A trachelectomy is the removal of the cervix and some surrounding tissue. The uterus is left in place. This is not a common procedure, but it may be used in young women with early-stage cancer (e.g. a tumour smaller than 2 cm) who would like the option of being able to have children in the future. The side effects of a trachelectomy are similar to those of a hysterectomy (see side effects of surgery below), but you will not experience menopause – you will still have periods (menstruate) and be able to become pregnant.
Removing lymph nodes
During a hysterectomy, your doctor may decide to remove some lymph nodes in the pelvic and/or abdominal area to see if the cancer has spread beyond the cervix. This is called a lymph node dissection or lymphadenectomy. If cancer is found in the lymph nodes, your doctor may recommend you have additional treatment, such as radiotherapy.

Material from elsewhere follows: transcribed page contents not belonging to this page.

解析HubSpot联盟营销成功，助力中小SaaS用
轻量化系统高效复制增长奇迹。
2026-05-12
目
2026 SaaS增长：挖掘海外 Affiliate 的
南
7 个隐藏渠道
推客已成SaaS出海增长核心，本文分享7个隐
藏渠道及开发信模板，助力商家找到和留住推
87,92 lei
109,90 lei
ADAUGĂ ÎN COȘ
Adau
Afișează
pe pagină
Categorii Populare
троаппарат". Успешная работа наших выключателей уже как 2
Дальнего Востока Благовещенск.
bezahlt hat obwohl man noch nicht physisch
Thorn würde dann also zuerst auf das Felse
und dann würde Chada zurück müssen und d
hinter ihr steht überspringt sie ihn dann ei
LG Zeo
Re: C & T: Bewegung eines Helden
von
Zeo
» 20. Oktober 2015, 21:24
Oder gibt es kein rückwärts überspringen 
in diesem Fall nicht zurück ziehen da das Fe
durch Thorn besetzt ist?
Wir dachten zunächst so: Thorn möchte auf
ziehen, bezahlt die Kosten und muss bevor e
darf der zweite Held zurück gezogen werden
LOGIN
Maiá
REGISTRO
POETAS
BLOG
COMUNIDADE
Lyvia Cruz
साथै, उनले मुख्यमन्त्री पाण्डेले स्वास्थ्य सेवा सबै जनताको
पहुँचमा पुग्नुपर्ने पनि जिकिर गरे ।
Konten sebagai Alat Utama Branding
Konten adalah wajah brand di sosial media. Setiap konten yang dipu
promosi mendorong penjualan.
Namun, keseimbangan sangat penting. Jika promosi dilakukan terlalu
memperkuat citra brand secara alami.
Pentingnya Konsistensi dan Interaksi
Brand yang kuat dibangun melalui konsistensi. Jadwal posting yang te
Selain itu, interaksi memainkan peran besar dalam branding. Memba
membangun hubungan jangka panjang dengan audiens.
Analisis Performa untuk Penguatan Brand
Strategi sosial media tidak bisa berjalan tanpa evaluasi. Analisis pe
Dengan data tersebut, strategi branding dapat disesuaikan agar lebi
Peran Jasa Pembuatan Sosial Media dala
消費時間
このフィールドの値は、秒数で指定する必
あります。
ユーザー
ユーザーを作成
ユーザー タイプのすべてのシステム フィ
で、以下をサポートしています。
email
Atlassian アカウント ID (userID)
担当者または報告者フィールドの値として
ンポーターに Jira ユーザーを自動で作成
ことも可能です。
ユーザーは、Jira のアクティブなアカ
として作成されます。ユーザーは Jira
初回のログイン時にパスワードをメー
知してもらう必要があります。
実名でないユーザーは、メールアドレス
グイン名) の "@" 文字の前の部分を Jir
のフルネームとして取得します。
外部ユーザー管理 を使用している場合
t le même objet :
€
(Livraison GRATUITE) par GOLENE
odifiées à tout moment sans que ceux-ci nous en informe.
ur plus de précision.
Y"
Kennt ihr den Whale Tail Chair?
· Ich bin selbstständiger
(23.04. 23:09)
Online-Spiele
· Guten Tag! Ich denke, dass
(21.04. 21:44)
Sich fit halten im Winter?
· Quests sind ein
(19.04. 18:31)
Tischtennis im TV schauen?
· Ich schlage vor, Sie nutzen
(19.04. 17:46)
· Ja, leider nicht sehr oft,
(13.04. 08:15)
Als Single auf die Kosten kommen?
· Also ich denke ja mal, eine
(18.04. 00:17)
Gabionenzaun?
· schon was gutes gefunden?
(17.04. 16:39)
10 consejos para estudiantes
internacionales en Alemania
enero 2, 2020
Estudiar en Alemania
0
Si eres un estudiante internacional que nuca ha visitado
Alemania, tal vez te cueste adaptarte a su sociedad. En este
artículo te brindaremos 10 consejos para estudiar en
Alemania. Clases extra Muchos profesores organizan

A lymph node dissection may cause lymphoedema (see below). For ways to manage this condition, see managing side effects.
Your doctor will explain the side effects of your treatment to you. These can include infertility. If you would like to have children in the future, talk to your doctor before your treatment starts. For more information call 13 11 20 for a free copy of Fertility and Cancer or read more information on infertility.
Side effects of surgery
After surgery for cervical cancer, you may experience some of the following side effects. For more information on these side effects and ways to cope, see managing side effects.
Pain and discomfort
As with all major operations, you may be in pain after surgery. You will be given pain relief medicine through a drip (intravenously) or via an injection into the spine (epidural). If you still have pain, your doctor or nurse can change your medicine to one that is more effective.
Problems with bladder or bowel function
You may feel the sensation of not being able to empty your bladder completely, or emptying your bladder or bowel too slowly. These problems will improve with time. Some women experience accidental or involuntary leakage of urine after surgery for cervical cancer. This is called urinary incontinence.
If some of your lymph nodes are removed, your legs may swell because your lymphatic system is not working properly. This is called lymphoedema. Symptoms of lymphoedema may appear straightaway or years after surgery.
If you have a bilateral salpingo-oophorectomy and have not been through menopause, the removal of your ovaries will cause sudden menopause.
The physical and emotional changes you experience may affect how you feel about sex.